### [Problem details]
Only the lines that hold "Wunschzettel" should be in the answer, each copied from the data below.
==*==
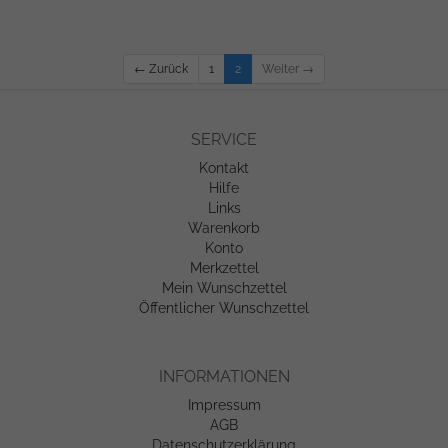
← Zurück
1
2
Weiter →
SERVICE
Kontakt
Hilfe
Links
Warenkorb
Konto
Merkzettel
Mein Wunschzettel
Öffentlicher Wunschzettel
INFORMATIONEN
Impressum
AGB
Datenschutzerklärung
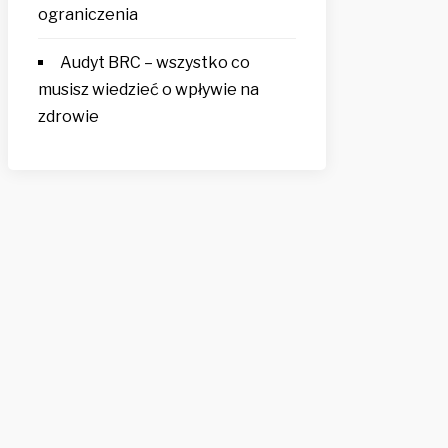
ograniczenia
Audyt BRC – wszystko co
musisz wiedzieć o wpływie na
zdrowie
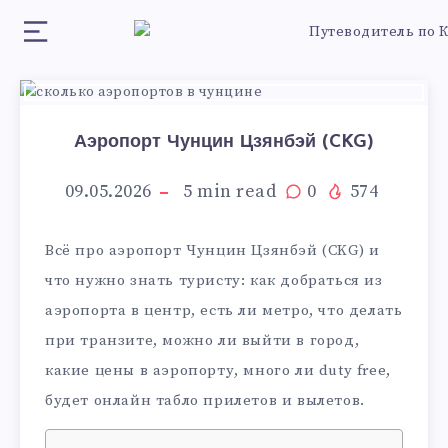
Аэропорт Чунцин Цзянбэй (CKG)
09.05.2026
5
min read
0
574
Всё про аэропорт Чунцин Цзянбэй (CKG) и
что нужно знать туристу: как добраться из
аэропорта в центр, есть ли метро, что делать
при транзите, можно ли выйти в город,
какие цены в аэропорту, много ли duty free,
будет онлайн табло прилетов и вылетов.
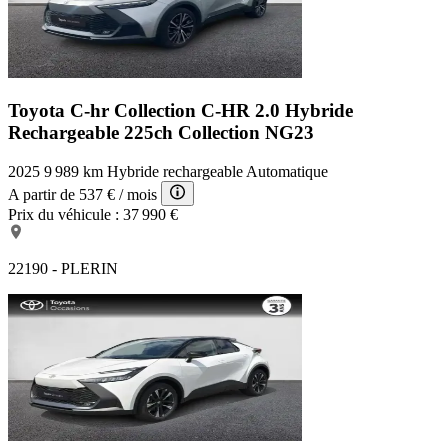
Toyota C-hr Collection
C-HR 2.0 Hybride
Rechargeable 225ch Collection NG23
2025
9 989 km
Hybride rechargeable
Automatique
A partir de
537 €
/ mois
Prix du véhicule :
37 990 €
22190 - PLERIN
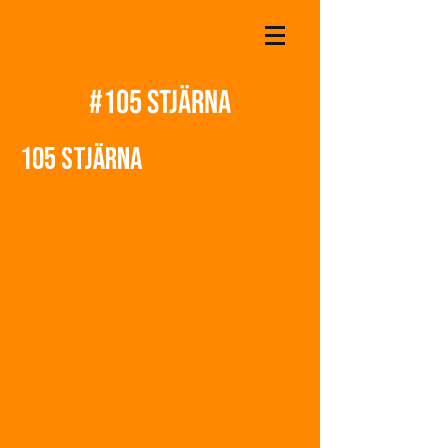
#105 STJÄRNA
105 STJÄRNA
==*==
### [Finished task]
Mein Wunschzettel
Öffentlicher Wunschzettel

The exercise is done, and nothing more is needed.